SAN FRANCISCO (GenomeWeb) – Natera plans to focus on three main goals in the coming year, according to its new CEO, Steve Chapman: expanding its leadership in reproductive health by pushing toward becoming cash-flow break-even in that business, establishing Signatera as a standard test in cancer care, and commercializing and securing reimbursement coverage for its kidney transplantation test.
Chapman, who spoke at the JP Morgan Healthcare Conference here this week, recently took over from Matthew Rabinowitz, who will continue to serve as the firm's executive chairman and will remain involved in longer term technology development and strategy.
Chapman said the main hindrance of its reproductive health business is that many of the noninvasive prenatal tests it runs are not paid for. When the company entered the NIPT market with Panorama, it focused on average-risk pregnancies, for which neither private payors nor Medicaid provided reimbursement at the time. While some payors have recently begun reimbursing for such tests, a number still do not, most notably national payors Aetna and United Healthcare. Chapman estimated that it is paid for around 35 percent of the tests it runs for average-risk pregnancies, which comprise 60 percent of its NIPT business. Going forward, Chapman said that aside from securing reimbursement policies from payors, it will also work to collect more on appeals and from patients themselves.

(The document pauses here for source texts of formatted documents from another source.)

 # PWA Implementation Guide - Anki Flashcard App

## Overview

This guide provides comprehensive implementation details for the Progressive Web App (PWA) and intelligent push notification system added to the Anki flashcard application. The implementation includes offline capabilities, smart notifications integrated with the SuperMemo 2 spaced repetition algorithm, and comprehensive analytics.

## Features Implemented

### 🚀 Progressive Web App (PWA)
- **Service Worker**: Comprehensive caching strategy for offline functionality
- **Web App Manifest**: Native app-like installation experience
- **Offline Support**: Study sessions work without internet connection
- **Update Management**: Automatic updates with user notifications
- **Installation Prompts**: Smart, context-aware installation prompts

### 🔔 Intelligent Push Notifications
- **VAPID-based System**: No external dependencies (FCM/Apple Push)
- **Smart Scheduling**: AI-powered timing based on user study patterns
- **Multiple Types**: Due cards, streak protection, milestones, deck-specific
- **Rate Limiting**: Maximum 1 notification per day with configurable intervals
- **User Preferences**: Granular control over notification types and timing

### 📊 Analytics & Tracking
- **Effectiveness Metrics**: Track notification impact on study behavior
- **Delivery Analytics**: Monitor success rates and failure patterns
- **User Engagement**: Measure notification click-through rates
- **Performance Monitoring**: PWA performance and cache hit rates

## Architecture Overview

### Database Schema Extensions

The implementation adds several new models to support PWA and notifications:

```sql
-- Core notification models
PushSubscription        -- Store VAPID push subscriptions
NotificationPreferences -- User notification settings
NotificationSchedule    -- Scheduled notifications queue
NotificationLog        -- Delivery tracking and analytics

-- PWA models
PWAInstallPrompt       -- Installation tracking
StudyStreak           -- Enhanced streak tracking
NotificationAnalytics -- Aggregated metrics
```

Some of the reimbursement lessons learned in reproductive health have driven Natera's strategy in the oncology business. Rabinowitz noted that reimbursement is the reason why the firm has decided not to pursue early detection as an application for its liquid biopsy assay, Signatera, like a number of other firms are doing, such as Guardant Health and Grail. "We've learned from NIPT that you want to go for the high-risk people first and can then bridge to low-risk," he said.
Neither is the company targeting the tumor profiling space to guide therapy selection, like Foundation Medicine and Guardant Health. Instead, its first application will be in recurrence detection. Unlike the Guardant or Foundation liquid biopsy tests, Signatera first requires the patient's tumor to be biopsied and sequenced. Then, based on the results, Natera designs a bespoke assay targeting around 16 mutations found in that patient's tumor.
The assay is currently available for research and the company plans to launch a clinical version in the first half of this year. In the meantime, however, its deals with pharmaceutical companies have been very fruitful, Chapman said, both from a revenue generation standpoint and to demonstrate the performance and utility of the assay.
Data from pharmaceutical collaborations would help make the case for reimbursement and could also support a submission to the US Food and Drug Administration. Chapman said Natera would consider both its own FDA submission for particular indications and submissions of companion diagnostics in partnership with pharmaceutical companies.
As of the end of 2018, Natera had signed more than 30 deals with pharmaceutical companies, representing $9.1 million in contracted revenue, Chapman said.
Natera also plans to launch a cell-free DNA test for kidney transplantation rejection this year. In collaboration with researchers from the University of California, San Francisco, the company published a clinical validation of the assay last month in the Journal of Clinical Medicine.
The researchers retrospectively evaluated 300 plasma samples from 193 patients, 217 of whom had matched biopsy samples. The biopsy samples were analyzed in a blinded manner and classified as active rejection, borderline rejection, or stable.
Natera's cell-free DNA assay uses the same massively multiplexed PCR technology as its Panorama test. For the transplantation study, mmPCR targeted 13,392 SNPs, which were then analyzed via NGS.
Of the 300 samples, 23 samples did not meet inclusion criteria — 15 because they were collected within three days of the transplant and eight because they could not be sequenced. Of the remaining 277 samples, 217 had matched biopsy samples. The researchers found that the assay had a sensitivity and specificity of 88.7 percent and 72.6 percent, respectively, when the level of donor-derived cell-free DNA was set at 1 percent. Positive predictive and negative predictive values were 52.0 percent and 95.1 percent. Raising the cutoff improved the specificity and PPV, while lowering the cutoff improved the sensitivity and NPV.
Chapman said the firm has already submitted a dossier to the Centers for Medicare and Medicaid Services for reimbursement. CareDx already markets a cell-free DNA-based assay for kidney transplant rejection, which has a reimbursement rate of $2,800, and Natera expects to receive a similar rate for its own test. The company also plans to launch a registry study for the kidney transplantation test this year.